=== WORK REQUIRED ===
Reproduce every line of the rows, substituting "town" for each "city" and keeping everything else the same. Omit the pictures from your version.

--- start INPUT MATERIAL ---

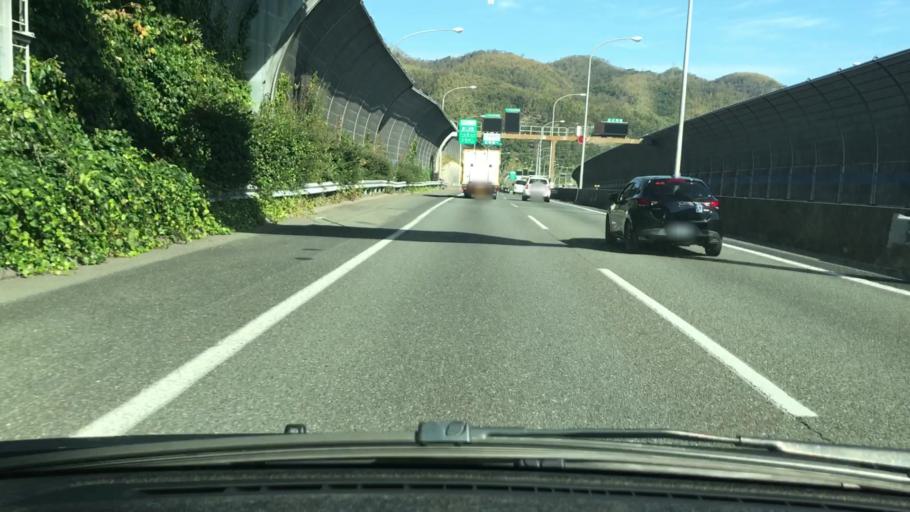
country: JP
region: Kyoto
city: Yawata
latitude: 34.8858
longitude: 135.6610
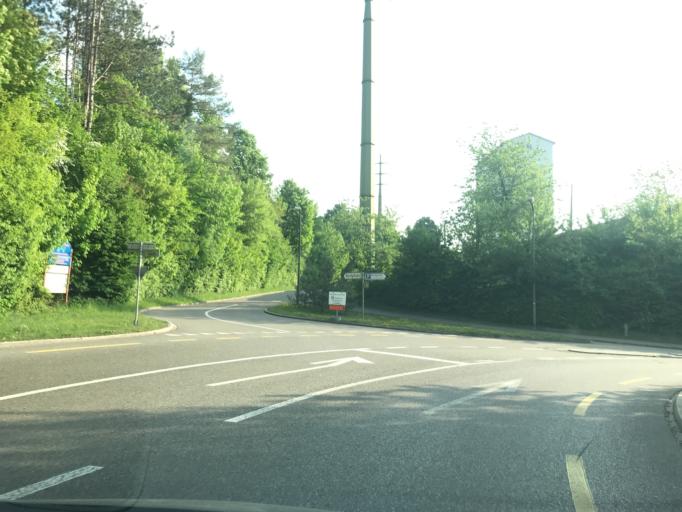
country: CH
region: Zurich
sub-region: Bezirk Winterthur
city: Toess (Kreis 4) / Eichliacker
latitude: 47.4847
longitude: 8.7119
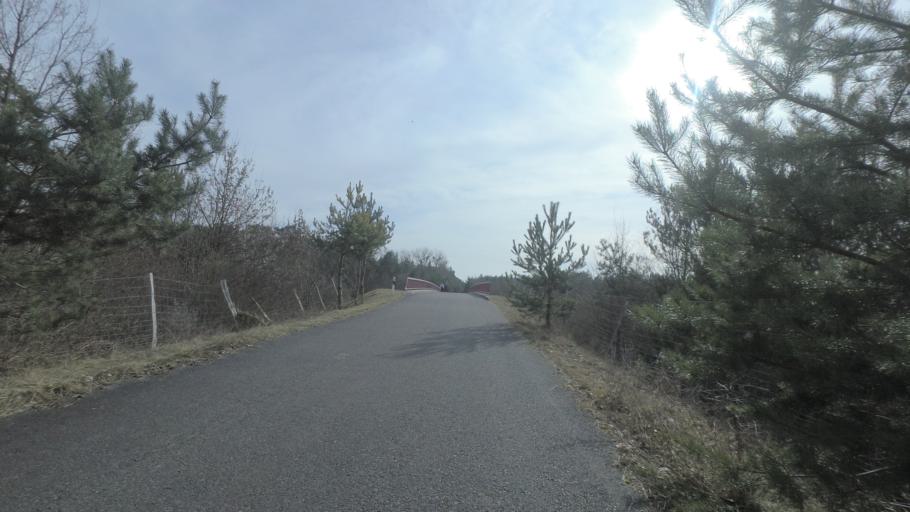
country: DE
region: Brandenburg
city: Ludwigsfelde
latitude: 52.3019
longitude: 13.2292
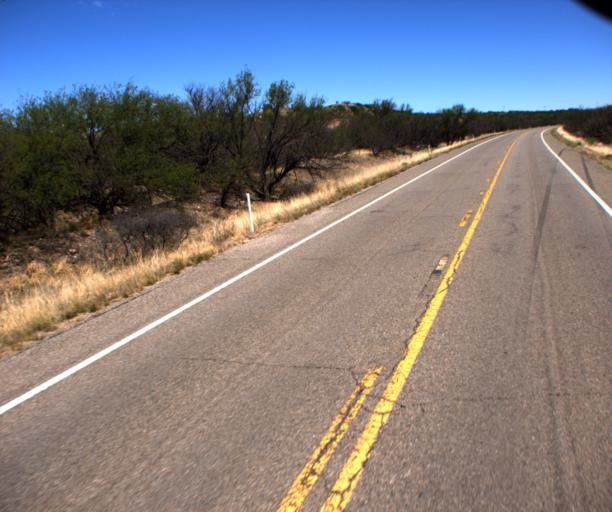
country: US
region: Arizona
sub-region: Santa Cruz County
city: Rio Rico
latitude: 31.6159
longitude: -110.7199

--- end INPUT MATERIAL ---

=== ANSWER BELOW ===
country: JP
region: Kyoto
town: Yawata
latitude: 34.8858
longitude: 135.6610
country: CH
region: Zurich
sub-region: Bezirk Winterthur
town: Toess (Kreis 4) / Eichliacker
latitude: 47.4847
longitude: 8.7119
country: DE
region: Brandenburg
town: Ludwigsfelde
latitude: 52.3019
longitude: 13.2292
country: US
region: Arizona
sub-region: Santa Cruz County
town: Rio Rico
latitude: 31.6159
longitude: -110.7199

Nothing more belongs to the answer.